Утром, когда «Мирный» подошёл к разветвлению Светлой, Данко скомандовал:
— Прямо!
До этого — и вчера, и позавчера — он приказывал сворачивать налево или вправо — в один из протоков, а тут приказал: «Прямо!» Звеньевой любит, чтобы каждый раз что-нибудь было по-новому.
Через минуту «Мирный» уткнулся в берег мыса Песчаного.
Небольшие волны, подпирая друг друга, взбегали на пологий берег, задерживались на нём мгновение и, вдруг обессилев, медленно сползали обратно, шурша песком. А навстречу им к берегу катились одна за другой новые, такие же игривые и беззаботные.
Песок у берега был тёмный от влаги, а дальше — светло-жёлтый. Он расстилался широкой чуть бугристой полосой, сверкающей бесчисленными солнечными искрами. Эта полоса упиралась в холм, по краю которого, среди высоких и густых трав, росла черёмуха, а дальше тянулся березняк с тёмными вкраплинами сосны.

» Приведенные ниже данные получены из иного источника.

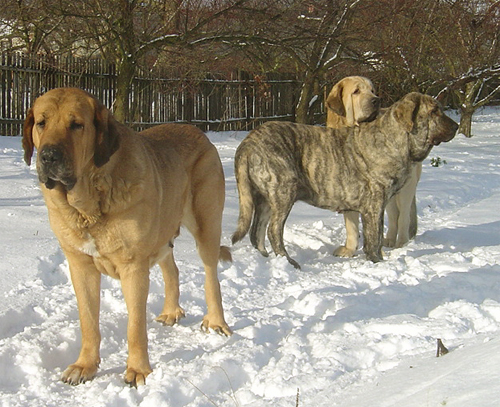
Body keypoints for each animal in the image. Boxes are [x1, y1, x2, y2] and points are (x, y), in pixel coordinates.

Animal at [23, 87, 232, 388]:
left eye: (77, 125)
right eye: (41, 122)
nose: (49, 156)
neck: (88, 201)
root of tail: (199, 133)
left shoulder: (133, 267)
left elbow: (135, 326)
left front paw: (138, 371)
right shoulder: (80, 265)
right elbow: (88, 321)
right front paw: (84, 366)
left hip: (206, 224)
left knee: (210, 274)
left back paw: (216, 322)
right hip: (163, 229)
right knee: (172, 270)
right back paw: (171, 311)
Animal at [328, 77, 422, 256]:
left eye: (372, 91)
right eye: (356, 91)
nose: (376, 100)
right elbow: (351, 225)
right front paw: (349, 249)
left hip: (406, 187)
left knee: (403, 215)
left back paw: (402, 243)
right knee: (393, 215)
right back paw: (390, 239)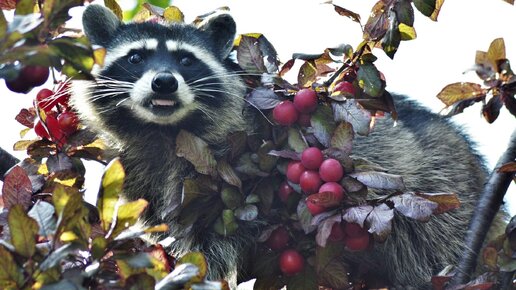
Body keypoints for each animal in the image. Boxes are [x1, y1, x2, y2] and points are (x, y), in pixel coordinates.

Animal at [74, 3, 498, 288]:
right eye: (135, 57)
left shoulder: (236, 161)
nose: (164, 82)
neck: (164, 130)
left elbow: (215, 241)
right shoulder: (143, 170)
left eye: (186, 60)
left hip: (444, 191)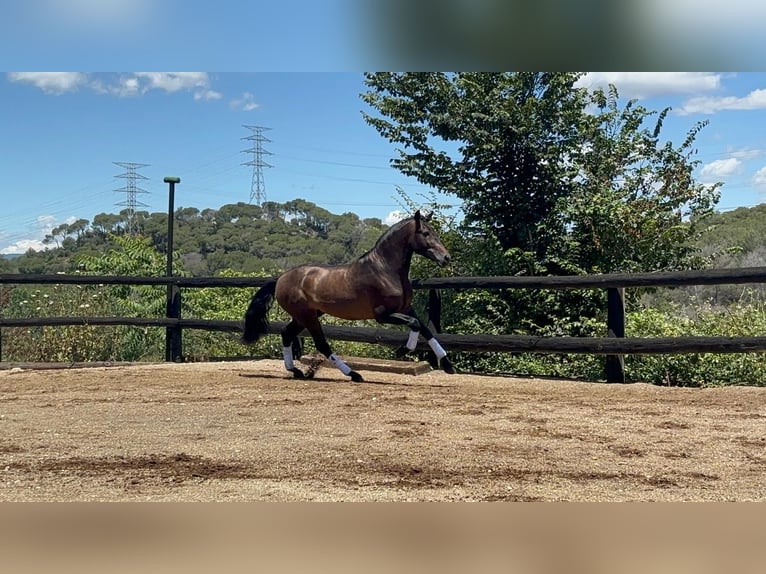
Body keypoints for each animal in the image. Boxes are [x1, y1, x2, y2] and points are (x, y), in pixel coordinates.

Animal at [243, 210, 452, 382]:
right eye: (425, 233)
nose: (446, 258)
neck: (385, 270)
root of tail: (281, 278)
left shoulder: (406, 308)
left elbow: (426, 329)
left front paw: (447, 365)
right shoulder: (382, 314)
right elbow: (415, 325)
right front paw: (402, 351)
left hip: (306, 316)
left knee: (287, 333)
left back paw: (296, 371)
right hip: (308, 317)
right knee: (321, 344)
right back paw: (353, 374)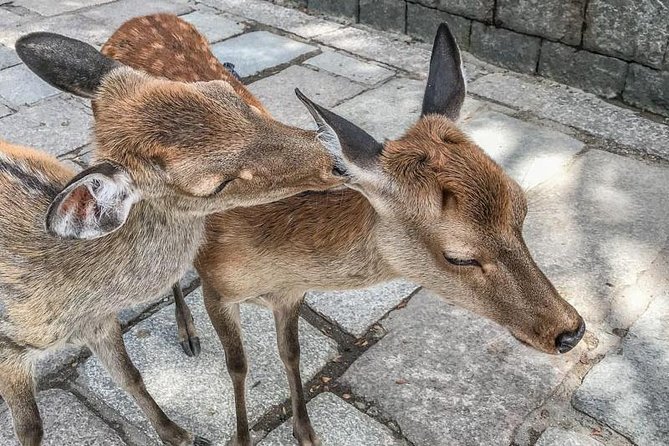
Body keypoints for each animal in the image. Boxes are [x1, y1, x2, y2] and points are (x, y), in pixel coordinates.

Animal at [0, 26, 348, 445]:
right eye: (215, 184)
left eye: (227, 94)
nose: (337, 161)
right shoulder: (9, 354)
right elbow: (30, 429)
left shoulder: (100, 323)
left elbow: (131, 376)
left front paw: (180, 435)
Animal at [151, 20, 586, 446]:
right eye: (459, 255)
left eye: (522, 209)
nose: (570, 332)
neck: (273, 264)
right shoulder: (216, 285)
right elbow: (238, 366)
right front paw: (242, 436)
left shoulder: (291, 295)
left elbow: (291, 354)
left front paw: (307, 433)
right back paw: (188, 334)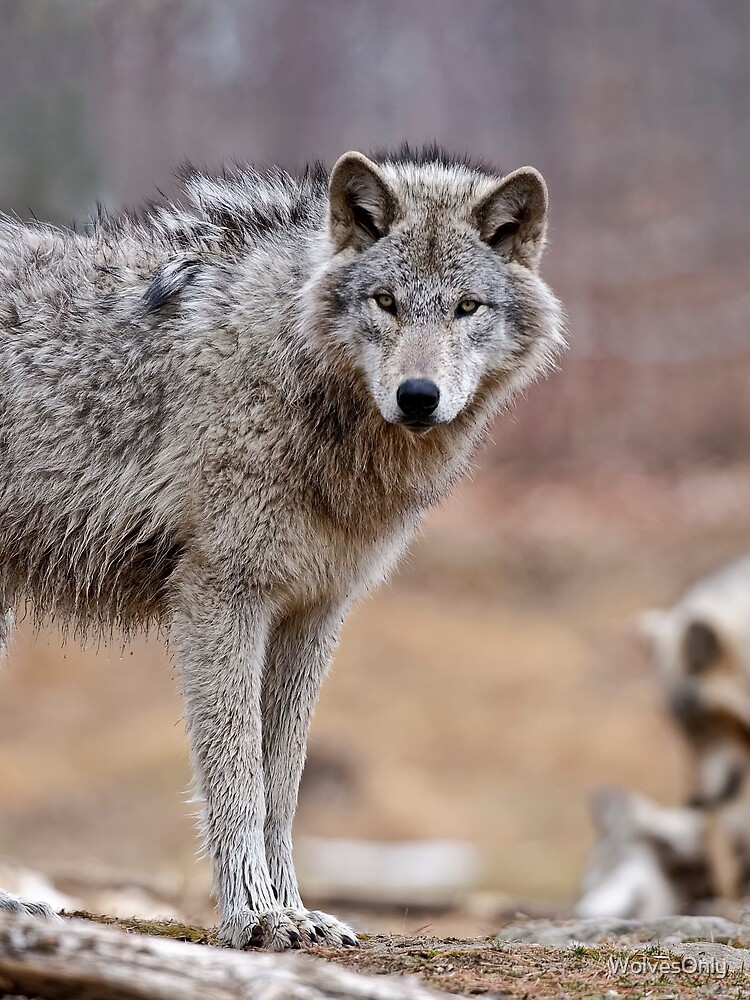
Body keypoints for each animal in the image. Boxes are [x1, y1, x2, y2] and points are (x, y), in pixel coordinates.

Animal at [0, 145, 564, 949]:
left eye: (466, 307)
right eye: (386, 301)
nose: (418, 396)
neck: (288, 363)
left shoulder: (314, 612)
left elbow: (283, 782)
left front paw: (294, 909)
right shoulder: (219, 599)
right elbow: (237, 775)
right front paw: (254, 917)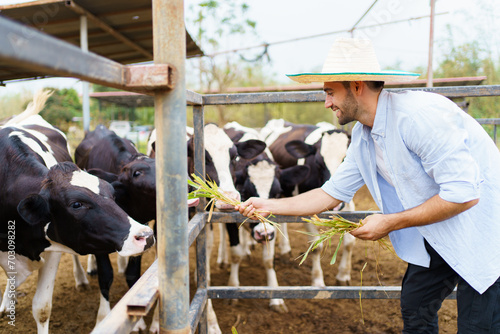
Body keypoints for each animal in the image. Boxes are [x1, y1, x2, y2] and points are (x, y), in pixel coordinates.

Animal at [262, 119, 356, 288]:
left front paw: (343, 275)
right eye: (319, 163)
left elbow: (349, 242)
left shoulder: (348, 204)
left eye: (346, 159)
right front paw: (317, 281)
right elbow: (316, 246)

От этого мыса было хорошо видно, как понижался остров слева направо, в южную сторону, — словно гигантский корабль, получивший пробоину, грузно осел на правый борт, замер так и вот стоит уже тысячи лет, зарастая мхом, лесом. Слева, словно круча неведомого берега, нависла громада горы Таёжной, а вдали, уплывая в белесо-голубую дымку далей, раскатились волны Уральского хребта…
Данко с Юрой в этот день должны были наносить на план береговую линию правого протока.

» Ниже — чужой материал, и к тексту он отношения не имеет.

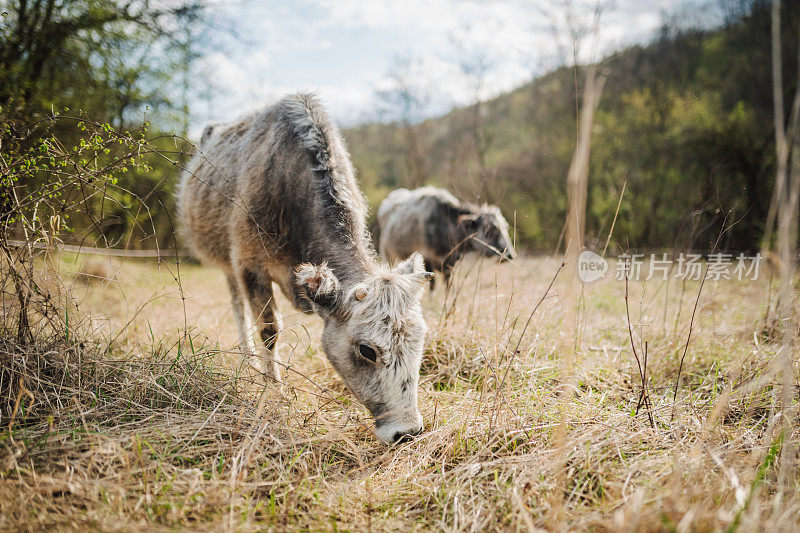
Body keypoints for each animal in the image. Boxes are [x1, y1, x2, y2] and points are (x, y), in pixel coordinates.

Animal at [179, 93, 434, 442]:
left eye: (420, 342)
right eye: (366, 350)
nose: (407, 432)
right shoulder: (248, 264)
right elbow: (269, 330)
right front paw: (272, 389)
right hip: (226, 262)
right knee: (237, 306)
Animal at [378, 186, 516, 288]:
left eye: (506, 227)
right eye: (492, 229)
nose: (510, 255)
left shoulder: (451, 262)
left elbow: (447, 283)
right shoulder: (427, 257)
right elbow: (432, 284)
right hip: (387, 253)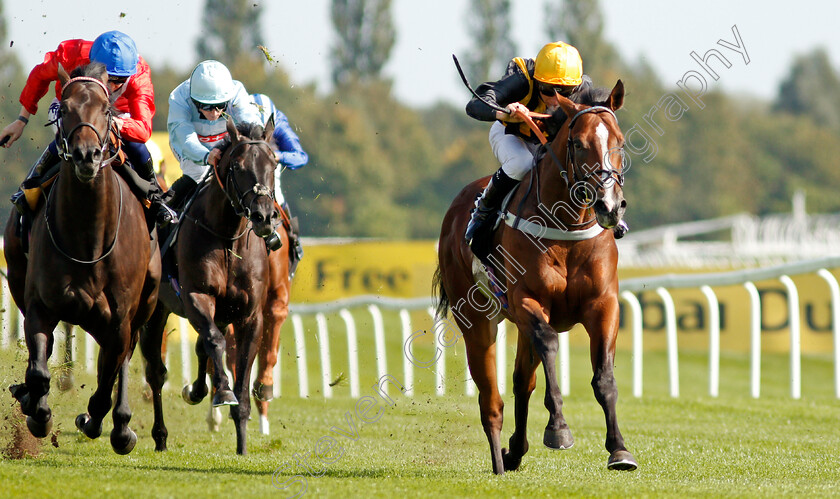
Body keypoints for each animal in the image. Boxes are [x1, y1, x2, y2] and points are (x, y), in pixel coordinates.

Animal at [3, 61, 162, 454]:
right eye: (64, 107)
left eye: (107, 110)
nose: (86, 156)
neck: (88, 239)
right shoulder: (40, 304)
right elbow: (39, 369)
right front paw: (37, 411)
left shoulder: (120, 320)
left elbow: (106, 382)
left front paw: (97, 420)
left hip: (145, 305)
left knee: (122, 361)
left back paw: (120, 426)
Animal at [140, 119, 278, 456]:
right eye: (238, 166)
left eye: (274, 163)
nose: (264, 216)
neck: (228, 237)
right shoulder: (196, 297)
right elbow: (215, 342)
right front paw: (223, 392)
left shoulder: (250, 315)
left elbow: (240, 368)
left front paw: (242, 445)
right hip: (155, 309)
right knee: (156, 371)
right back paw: (159, 434)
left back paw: (197, 391)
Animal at [436, 80, 632, 474]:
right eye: (578, 144)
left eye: (619, 141)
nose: (609, 205)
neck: (567, 227)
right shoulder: (528, 301)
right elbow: (551, 346)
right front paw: (558, 429)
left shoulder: (603, 305)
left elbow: (604, 377)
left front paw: (619, 449)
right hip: (478, 321)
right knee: (491, 401)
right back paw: (500, 461)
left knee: (521, 381)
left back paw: (515, 450)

— Сбор у залива Лазарева по свистку! — крикнул звеньевой вдогонку товарищам. — Юра, готовь инструмент.
Инструмент — это планшетка, визирная линейка, карандаш для нанесения плана, компас для точной ориентировки и длинный шест для измерения глубины реки. Нужны бы ещё часы — они необходимы при определении быстроты течения. Но часов нет, а вместо них есть счёт по секундам: раз-и, два-и, три-и…
Наносить на план береговую линию трудно: она извилиста, и нужно быть точным, терпеливым и не бояться кропотливой работы. Данко далеко не всегда терпелив, но именно поэтому он выбрал для себя такой труд. Последнее время он вообще старался делать то, что потруднее. Если хочешь стать капитаном дальнего плавания, надо тренировать и закалять волю, привыкая к трудностям, заранее.
Юру он взял к себе в пару не случайно. Не только потому, что Юра — его друг. Очень важно было, что Юра — величайший аккуратист. Если работаешь с ним, можно быть спокойным, что в расчётах не будет ни одной ошибки. А ведь план острова они составляли не для себя — для всех; тут обязательно надо быть уверенным, что в плане, действительно, нет ни одной ошибки.
Работу они начали так. Встав у крайней точки мыса Песчаного, расстояние до которого от «базы экспедиции» было промерено ещё вчера, Данко нанёс на план береговую линию до первого изгиба реки. Юра тем временем шагал уже туда, отсчитывая метры. Данко, подойдя к нему, нацелился визирной линейкой на следующий изгиб берега. Юра немедленно двинулся дальше.
Так они прошли вдоль берега около ста метров, потом вернулись и забрались в лодку. Данко грёб, а Юра, устроившись на корме, измерял глубину реки посредине.
Чтобы установить быстроту течения, они через каждые сто метров бросали в воду ветку и считали, за сколько секунд она проплывёт определённое расстояние.
Такая работа выпала Юре и Данко.
Попутно они наносили на план топографические значки, которыми обозначали то, что им попадалось на пути, — кустарник, лес, песок, болото, луг…
Они почти не разговаривали. Разговаривать было некогда. Работа, хотя и по-разному, увлекла обоих.
Когда Данко, прищурив свои зоркие серые глаза, нацеливался по визиру на береговой изгиб, он был полон лёгкого мечтательного вдохновения. За чертой знакомого леса чудились ему далёкие, ещё никем не исследованные берега, и ласковый шорох волн звучал суровой музыкой морского прибоя. Данко не замечал, как невольно пружинятся мускулистые ноги, не чувствовал, как сжимается рот, не смахивал с высокого лба беспокойную прядь волос, — он весь был поглощён своим делом и весь устремлён вперёд. Едва наметив на плане линию, он уже шагал к намеченному месту и с шага переходил на бег, нетерпеливый и стремительный.